From: Masahiro Yamada masahiroy@kernel.org
[ Upstream commit 626c54af35764b0b8a4ed5c446458ba6ddfe9cc8 ]
When a header file is changed, kernel/gen_kheaders.sh may fail to update kernel/kheaders_data.tar.xz.
[steps to reproduce]
[1] Build kernel/kheaders_data.tar.xz
$ make -j$(nproc) kernel/kheaders.o DESCEND objtool INSTALL libsubcmd_headers CALL scripts/checksyscalls.sh CHK kernel/kheaders_data.tar.xz GEN kernel/kheaders_data.tar.xz CC kernel/kheaders.o
[2] Modify a header without changing the file size
$ sed -i s/0xdeadbeef/0xfeedbeef/ include/linux/elfnote.h
[3] Rebuild kernel/kheaders_data.tar.xz
$ make -j$(nproc) kernel/kheaders.o DESCEND objtool INSTALL libsubcmd_headers CALL scripts/checksyscalls.sh CHK kernel/kheaders_data.tar.xz
kernel/kheaders_data.tar.xz is not updated if steps [1] - [3] are run within the same minute.

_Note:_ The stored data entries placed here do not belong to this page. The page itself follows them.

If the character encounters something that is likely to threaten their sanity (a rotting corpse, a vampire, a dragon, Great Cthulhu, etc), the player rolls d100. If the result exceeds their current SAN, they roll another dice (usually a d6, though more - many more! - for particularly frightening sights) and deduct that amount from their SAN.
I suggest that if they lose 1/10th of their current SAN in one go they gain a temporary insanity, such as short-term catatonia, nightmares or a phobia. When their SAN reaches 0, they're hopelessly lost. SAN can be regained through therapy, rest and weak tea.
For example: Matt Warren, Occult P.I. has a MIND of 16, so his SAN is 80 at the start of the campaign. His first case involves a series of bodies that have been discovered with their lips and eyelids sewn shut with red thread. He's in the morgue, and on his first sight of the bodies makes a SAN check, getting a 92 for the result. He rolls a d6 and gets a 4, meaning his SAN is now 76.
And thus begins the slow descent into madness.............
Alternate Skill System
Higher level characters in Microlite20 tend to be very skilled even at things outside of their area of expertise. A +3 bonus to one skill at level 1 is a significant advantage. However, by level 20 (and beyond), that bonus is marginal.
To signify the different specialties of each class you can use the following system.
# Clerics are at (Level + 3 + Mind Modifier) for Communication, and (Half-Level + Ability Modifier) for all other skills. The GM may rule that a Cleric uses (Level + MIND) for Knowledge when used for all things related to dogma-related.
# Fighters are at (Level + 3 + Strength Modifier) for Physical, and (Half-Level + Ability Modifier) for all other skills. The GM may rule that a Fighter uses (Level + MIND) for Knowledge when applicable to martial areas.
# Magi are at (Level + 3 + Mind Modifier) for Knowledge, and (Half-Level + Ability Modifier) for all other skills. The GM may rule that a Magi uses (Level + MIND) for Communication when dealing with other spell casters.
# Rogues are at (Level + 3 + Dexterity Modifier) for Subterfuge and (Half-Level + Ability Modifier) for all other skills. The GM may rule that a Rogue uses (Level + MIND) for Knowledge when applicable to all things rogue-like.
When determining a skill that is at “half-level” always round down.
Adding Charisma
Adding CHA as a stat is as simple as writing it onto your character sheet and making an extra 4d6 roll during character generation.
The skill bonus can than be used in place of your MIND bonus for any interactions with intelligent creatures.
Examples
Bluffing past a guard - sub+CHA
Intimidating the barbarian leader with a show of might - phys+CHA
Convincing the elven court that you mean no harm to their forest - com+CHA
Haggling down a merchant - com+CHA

The headers_md5 variable stores the MD5 hash of the 'ls -l' output for all header files. This hash value is used to determine whether kheaders_data.tar.xz needs to be rebuilt. However, 'ls -l' prints the modification times with minute-level granularity. If a file is modified within the same minute and its size remains the same, the MD5 hash does not change.
To reliably detect file modifications, this commit rewrites kernel/gen_kheaders.sh to output header dependencies to kernel/.kheaders_data.tar.xz.cmd. Then, Make compares the timestamps and reruns kernel/gen_kheaders.sh when necessary. This is the standard mechanism used by Make and Kbuild.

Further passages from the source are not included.